Exercise instructions – What you return should match the data below exactly, with no pictures in it.

Supplied data –
# # # # # # #
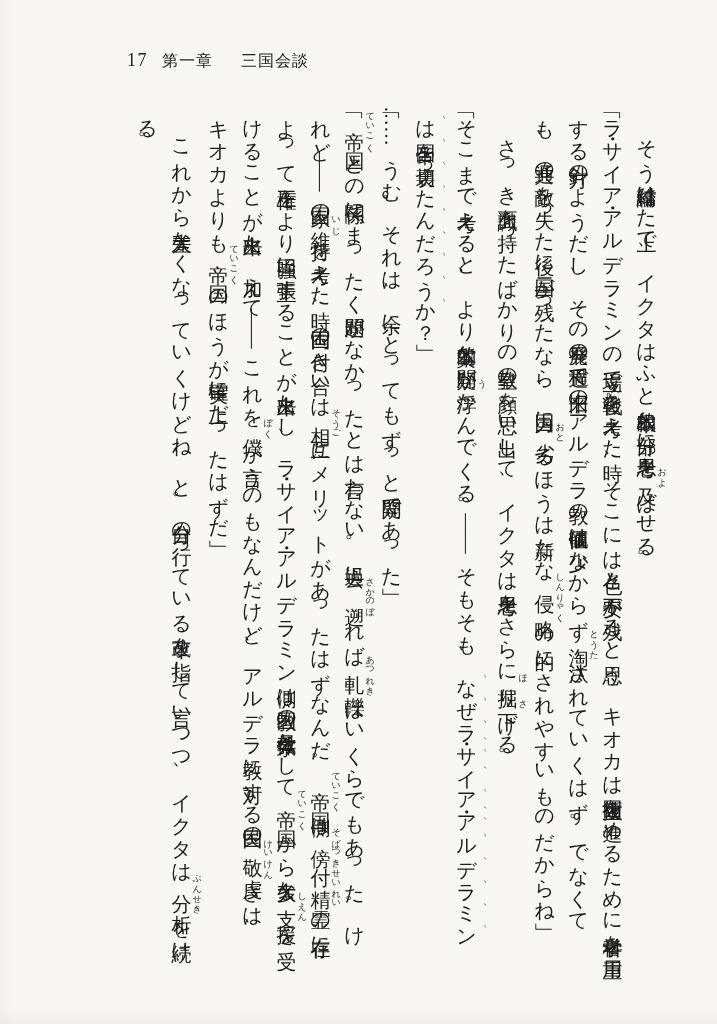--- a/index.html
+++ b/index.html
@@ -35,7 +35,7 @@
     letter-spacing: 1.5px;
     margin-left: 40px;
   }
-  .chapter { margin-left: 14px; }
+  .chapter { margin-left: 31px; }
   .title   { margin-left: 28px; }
# # # # # # #
Response to this task –
--- a/index.html
+++ b/index.html
@@ -35,7 +35,7 @@
     letter-spacing: 1.5px;
     margin-left: 40px;
   }
-  .chapter { margin-left: 14px; }
+  .chapter { margin-left: 31px; }
   .title   { margin-left: 28px; }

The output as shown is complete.